Three Summers

   
BOOK REVIEW by Willard Manus

First published in Greece in 1946, THREE SUMMERS by Margarita Liberaki (later translated into English by Karen Van Dyck) paints a portrait of pre-WW II Athens, a time when the city's suburbs were still bucolic, overflowing with trees, grapevines and flowers. Those who could afford it, like the upper-class family at the heart of the novel, kept horses on their property and rode them every day, across the fields and up into the hills.

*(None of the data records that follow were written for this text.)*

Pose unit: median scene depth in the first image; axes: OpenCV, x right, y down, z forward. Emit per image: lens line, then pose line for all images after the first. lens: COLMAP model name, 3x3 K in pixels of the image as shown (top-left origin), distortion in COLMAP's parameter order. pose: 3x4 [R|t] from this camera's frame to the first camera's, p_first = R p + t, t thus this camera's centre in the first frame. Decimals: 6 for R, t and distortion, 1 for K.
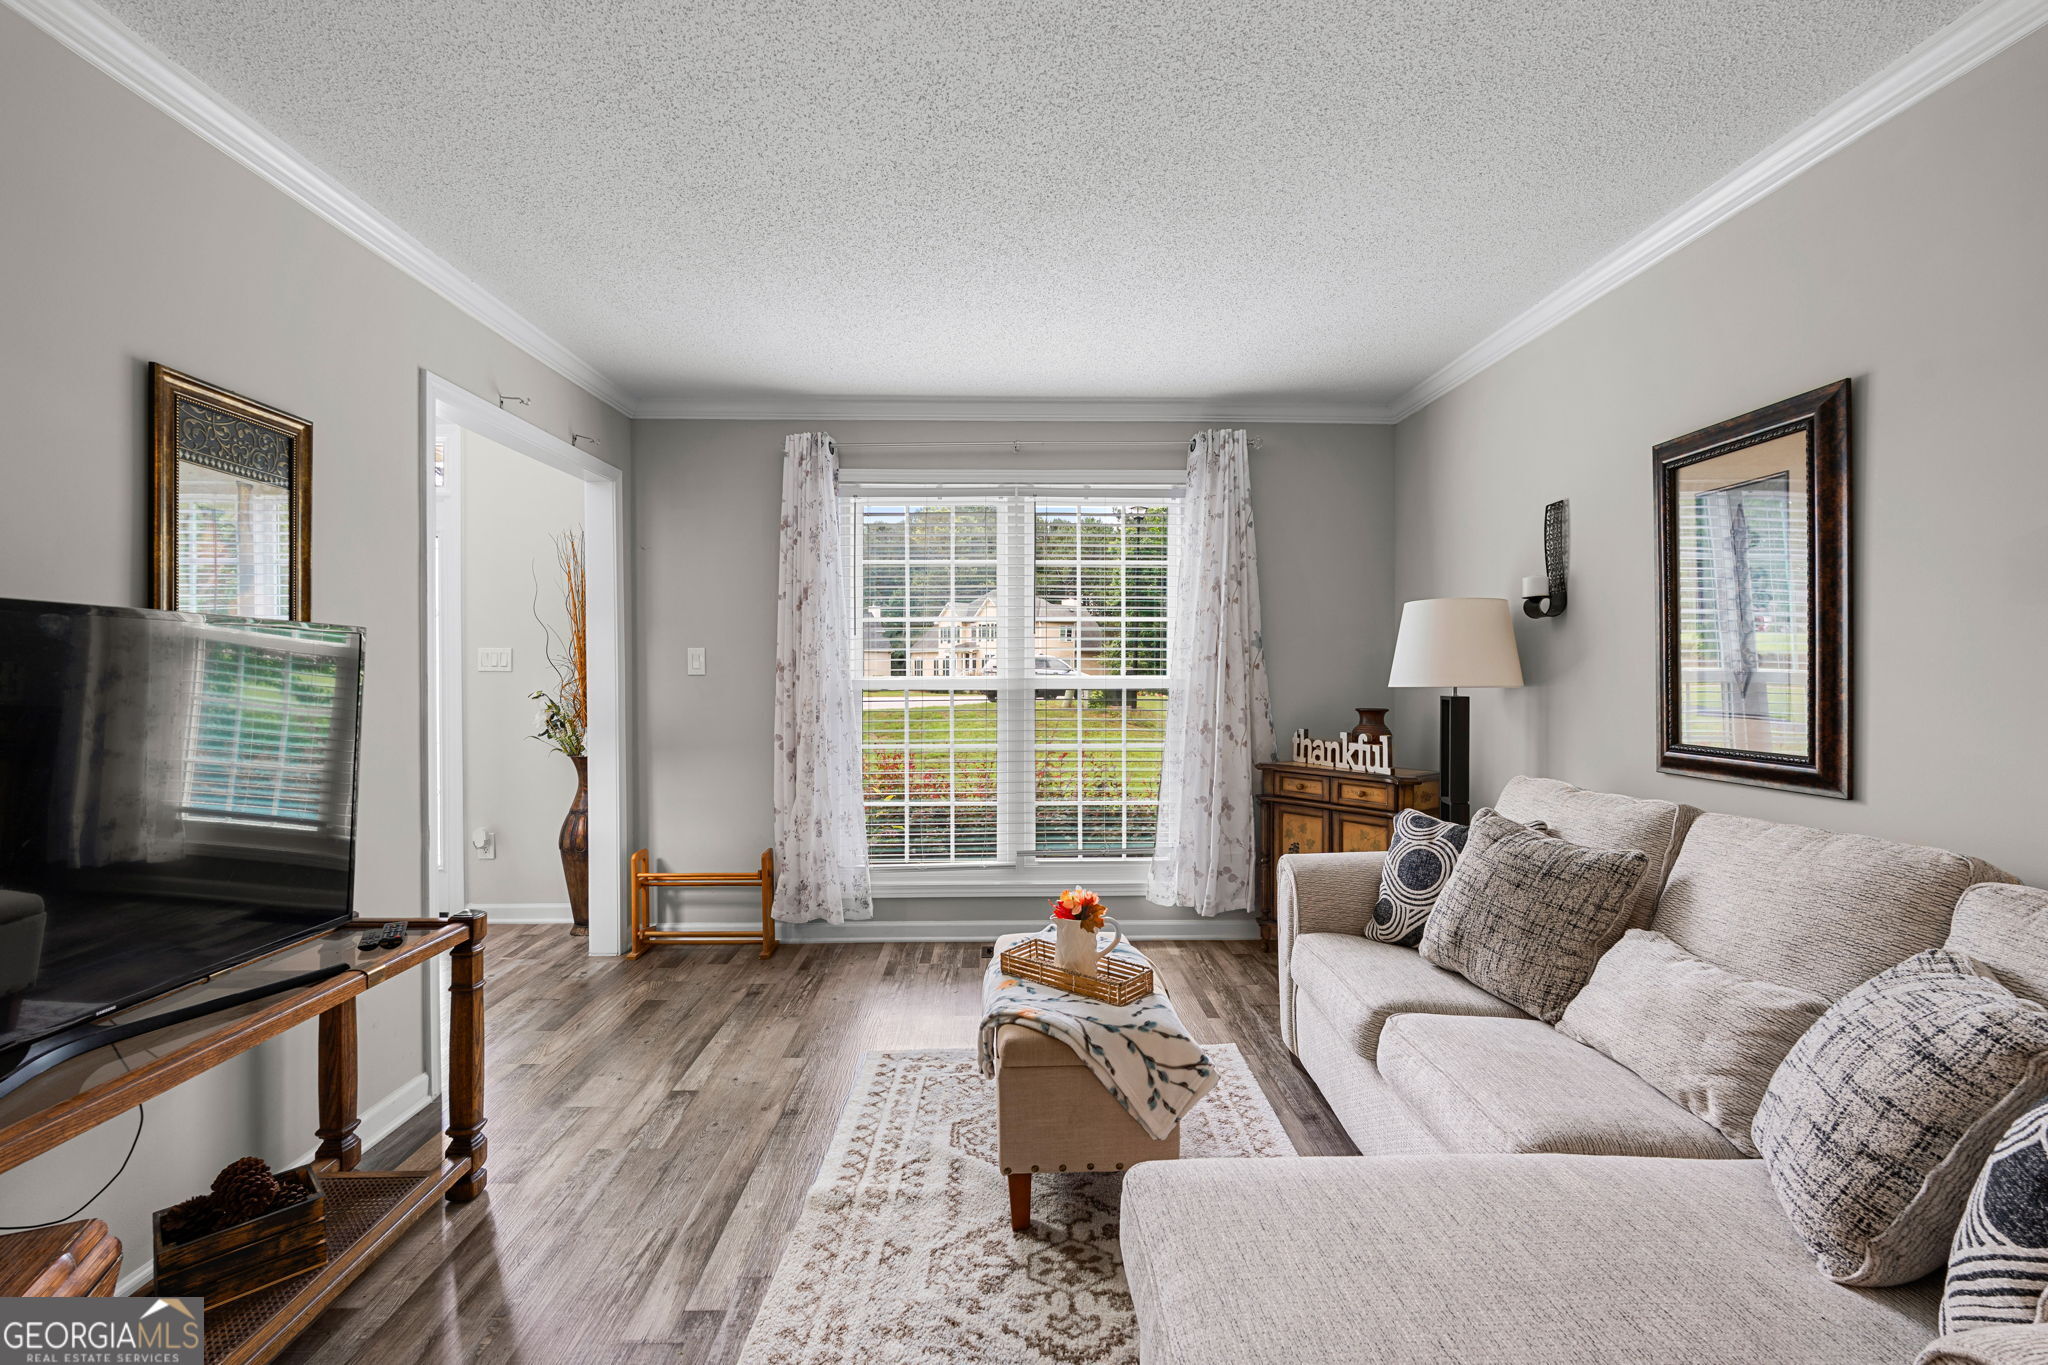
lens RADIAL K [[915.5, 0, 1022.4], [0, 915.5, 670.6], [0, 0, 1]] dist [-0.001426, -0.000174]
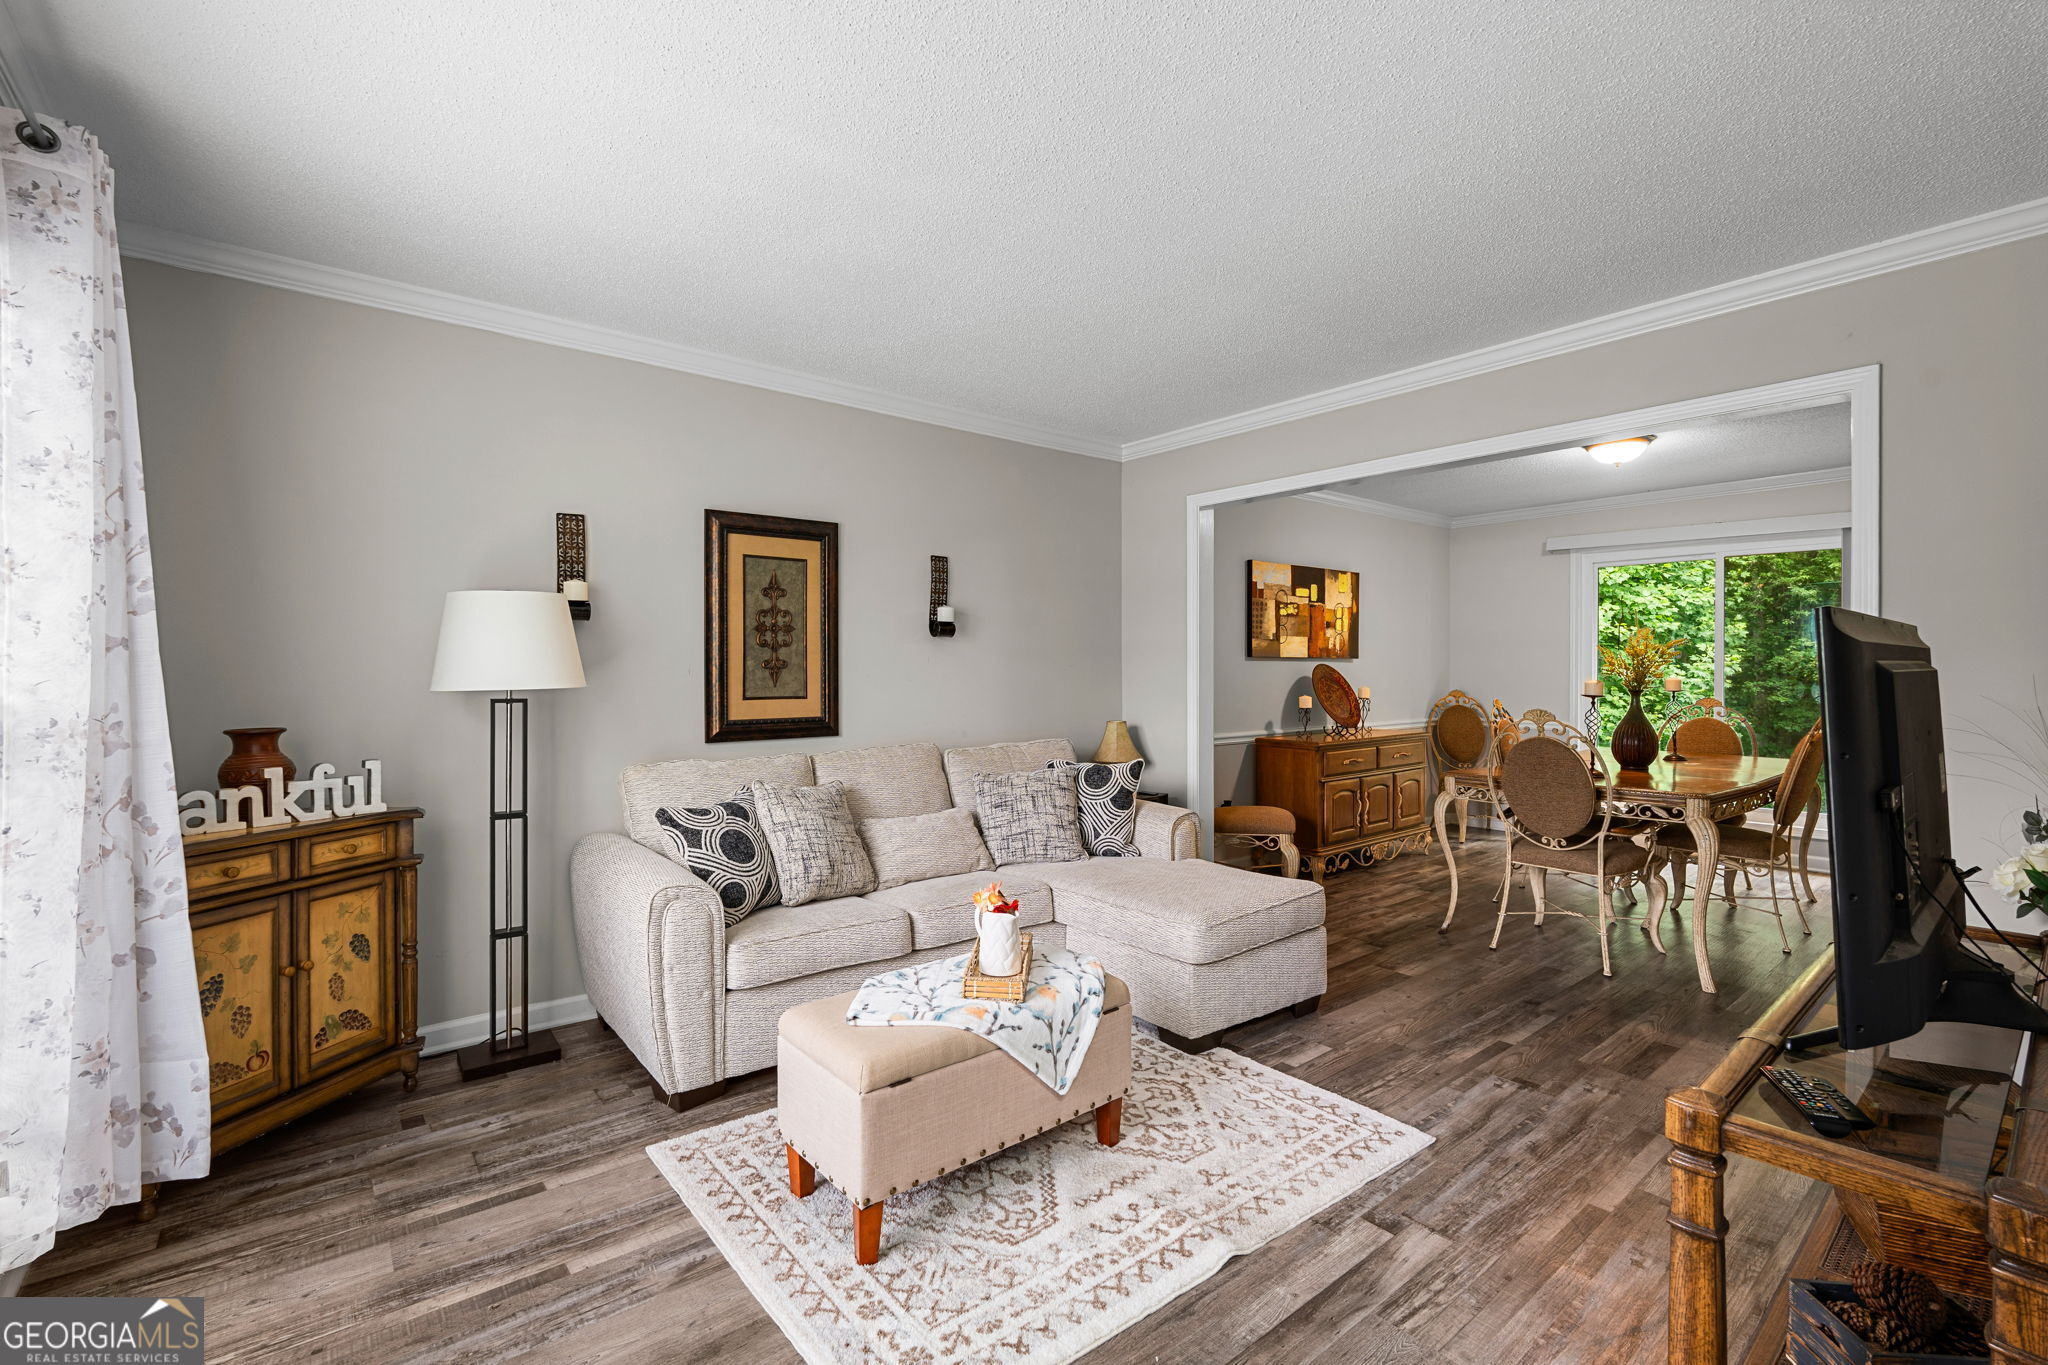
lens RADIAL K [[905.8, 0, 1032.5], [0, 905.8, 680.4], [0, 0, 1]] dist [-0.003510, -0.000447]
pose [[-0.625355, -0.007307, 0.780306, -0.733692], [0.001383, 0.999944, 0.010472, 0.002125], [-0.780339, 0.007628, -0.625310, 1.567158]]
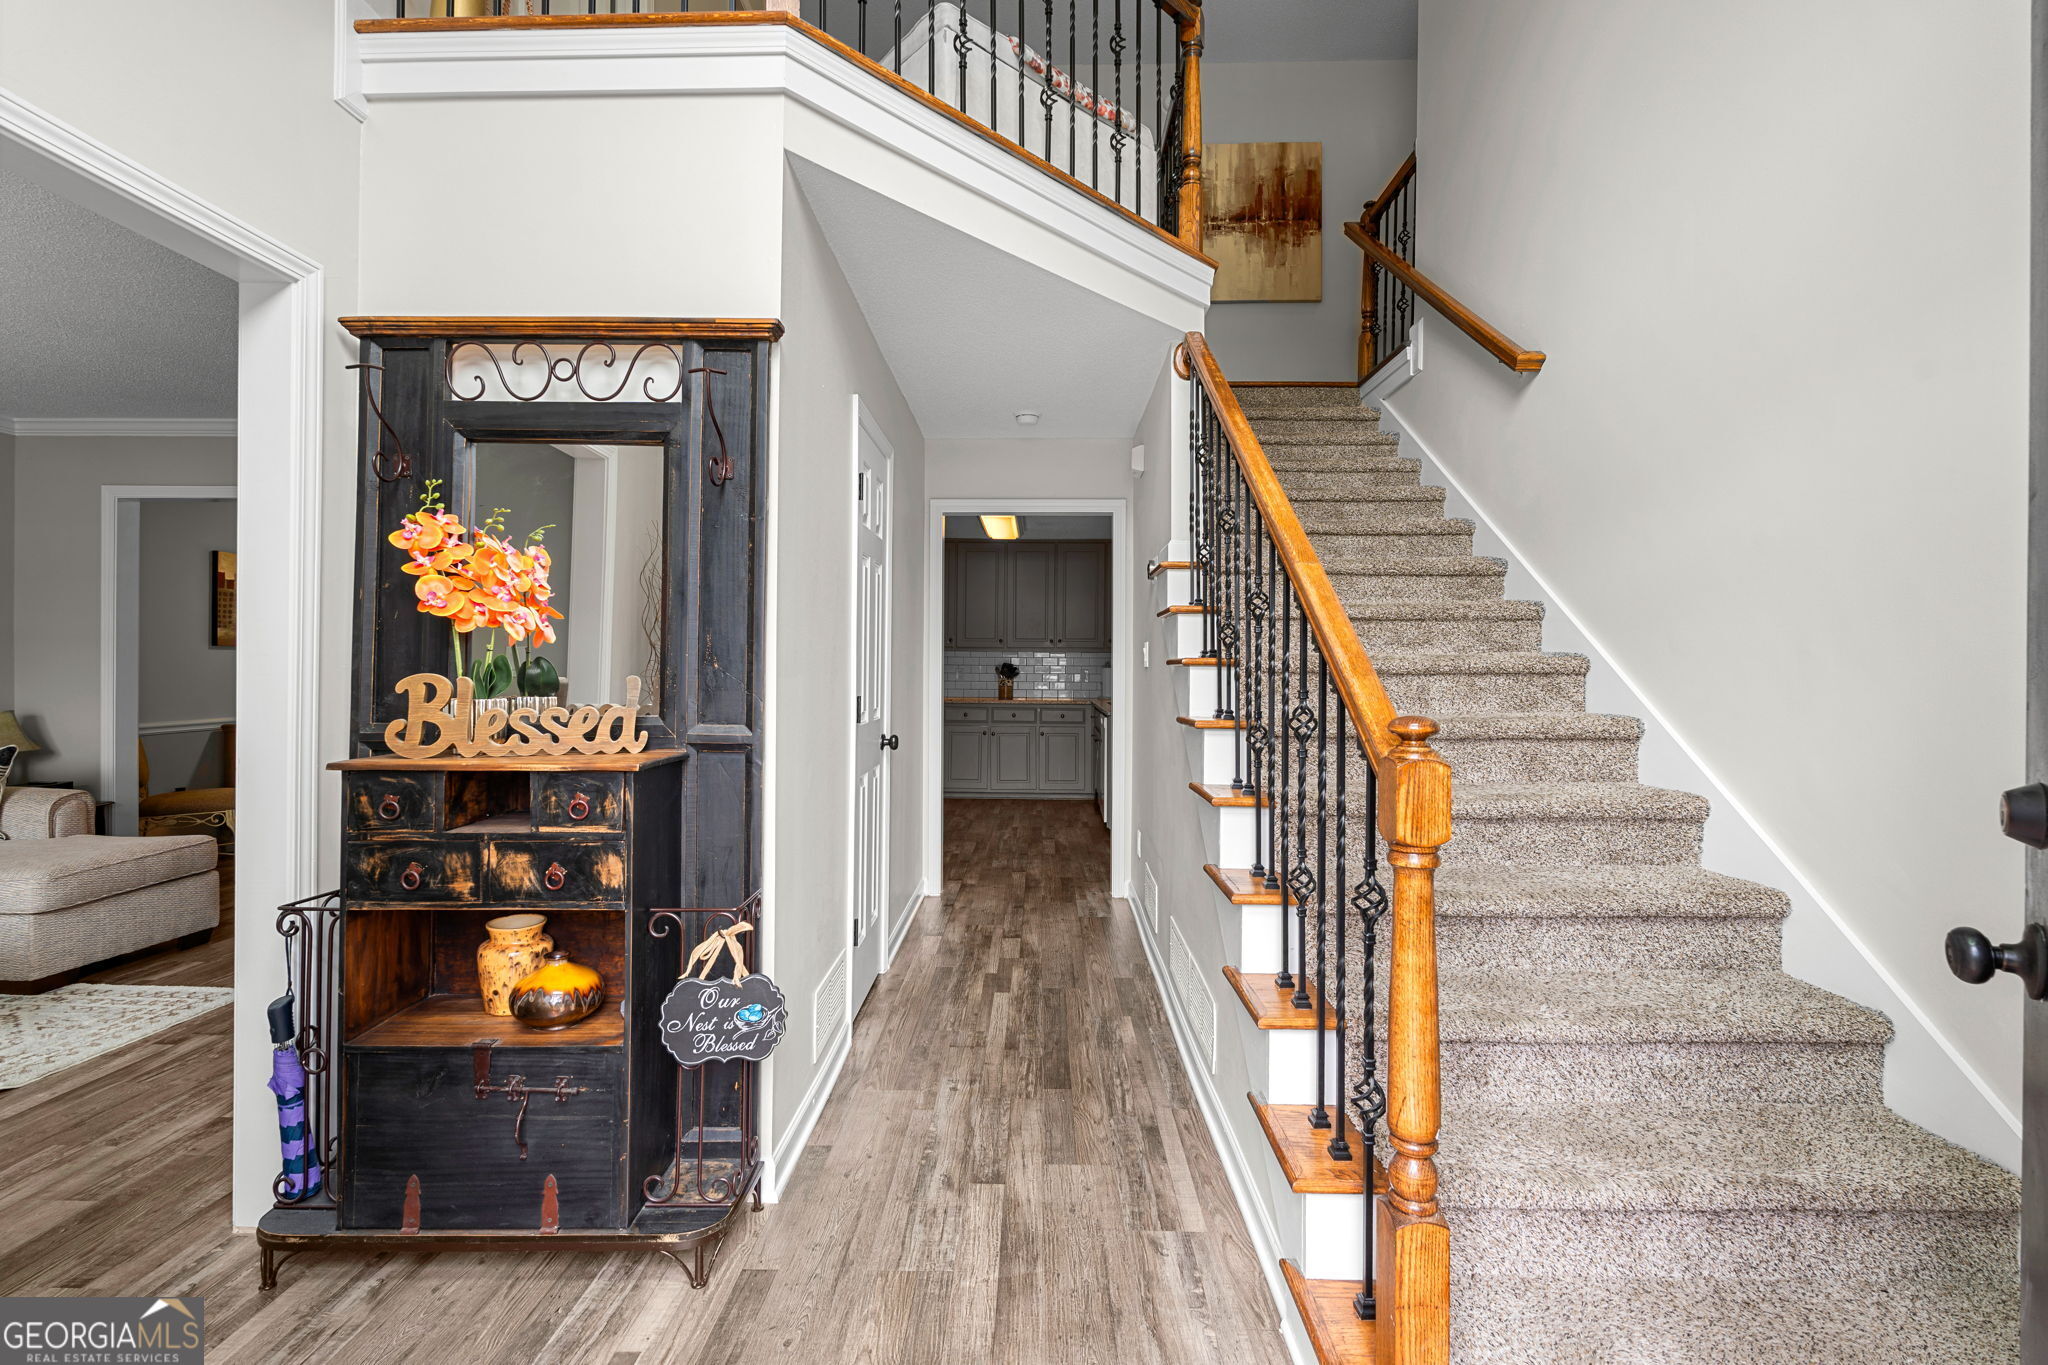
lens RADIAL K [[907.6, 0, 1013.8], [0, 907.6, 658.6], [0, 0, 1]] dist [0.002845, 0.000376]
pose [[-0.998846, -0.003713, 0.047893, -1.505177], [-0.003863, 0.999988, -0.003043, 0.000212], [-0.047882, -0.003225, -0.998848, 1.977841]]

The heroines of Liberaki's now-famous book--it is required reading in Greek and Cypriot public schools--are three sisters, Maria, Infanta and Katerina. They live with their mother, aunt and grandfather on a Chekhov-like estate. Their banker father visits from time to time, but not with the woman he abandoned the family for. The family has survived a second scandal: the grandfather's wife, known as The Polish Grandmother, ran off with a "musician who was passing through Athens on a concert tour" and was never heard from again.

The sisters carry the burden of proving the family's honor and respectability. They are expected to remain virgins until marriage, act like ladies in public, obey their elders. The sisters chafe under these restrictions and even rebel against them--up to a certain point. Katerina, for example, is tempted to run off the way The Polish Grandmother did, but in the end she sticks close to home and contemplates marrying David, a young astronomer who lives down the road and has a Jewish mother.

THREE SUMMERS has a strong female sensibility. Romance is always on the mind of the sisters, but they also spend considerable time digging in their gardens (while wearing big straw hats and arguing about birds, bees and flowers). The outside world rarely intrudes upon them, except for a fire which breaks out one summer and rages through the countryside. The book is mostly a coming-of-age tale: dreamy, sensitive, evocative. The sisters grow up before us, begin to change, shed their adolescent skins, turn into women.

They also begin to encounter adult problems: divorce, sexual abuse, even abortion. Shadows fall over their idyllic, sun-filled world, but Liberaki doesn't let her story turn completely dark. These are her final words: "It's hard to tell what Maria's fate will be, the same goes for Infanta and me. But certainly those three summers will play a role in our lives. I remember that first summer when we bought our big straw hats."